Does AgentSwift work with SwiftUI, UIKit, or both? Both. The agent edits whatever Swift code is in your project. SwiftUI views are easier to drive via accessibility identifiers than legacy UIKit hierarchies, but UIKit works.

Can I use it with CocoaPods / SPM / Tuist? Yes for SPM and most CocoaPods setups. Tuist projects work if xcodebuildmcp can resolve the generated .xcworkspace. Hybrid SPM + CocoaPods projects are most likely to confuse discovery — override the scheme in the project settings dropdown if it picks wrong.

Is my Anthropic API key safe? The key is stored in macOS Keychain and only transmitted to api.anthropic.com over HTTPS. No telemetry, no proxy. You are running an unsigned indie binary; if you’re paranoid, build from source — the codebase is small enough to read.

How much does a typical run cost? Comparable to Claude Code on the same task. Discovery is one-time (~$0.05–0.15 on Sonnet). A “scaffold a Settings tab + UI test” implementation runs in the $0.20–$0.80 range on Sonnet 4.6, $1–$3 on Opus 4.7. The build/validate phases are tool-output reads; cost is dominated by the implement phase.

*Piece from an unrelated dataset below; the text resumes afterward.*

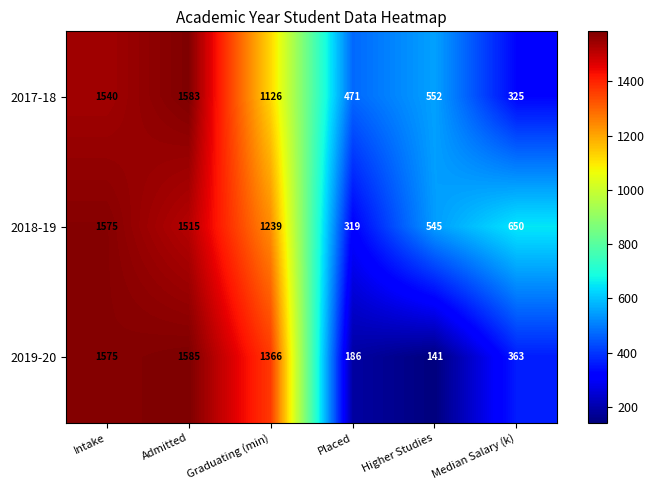

How many series are shown in this chart?

3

Can I use it on a team? Today it is a single-developer desktop tool. There is no shared cache, no centralized config, no CI mode. Multiple developers on a team can each install it and run it on their own checkouts, but the cached scheme/simulator config lives per-machine.

Verdict

AgentSwift is a sharply-scoped, native, weekend-project-maturity tool that does one thing well: drives Claude through a discover→implement→build→validate loop for Apple platform apps. The five-phase architecture is the right call — fixed scaffolding around a flexible model, with one-shot error escalation to keep cost and damage bounded.

It is not a Claude Code replacement. It is a Claude Code complement for developers whose default mental model is Xcode + Simulator, not iTerm + git. If that’s you, the GUI-first single-window experience is genuinely faster than wiring AGENTS.md and remembering MCP server flags.

For everyone else — multi-language teams, CI/CD users, non-Anthropic shops — Claude Code with the same xcodebuildmcp server is the more general answer, and AgentSwift’s deeper value may be the demonstration: that a small native app can wrap a general LLM, lock the workflow to a single domain, and produce a noticeably better UX than a terminal can. Expect more of these to ship in the next few months.

Worth installing if you write Swift daily. Worth watching even if you don’t.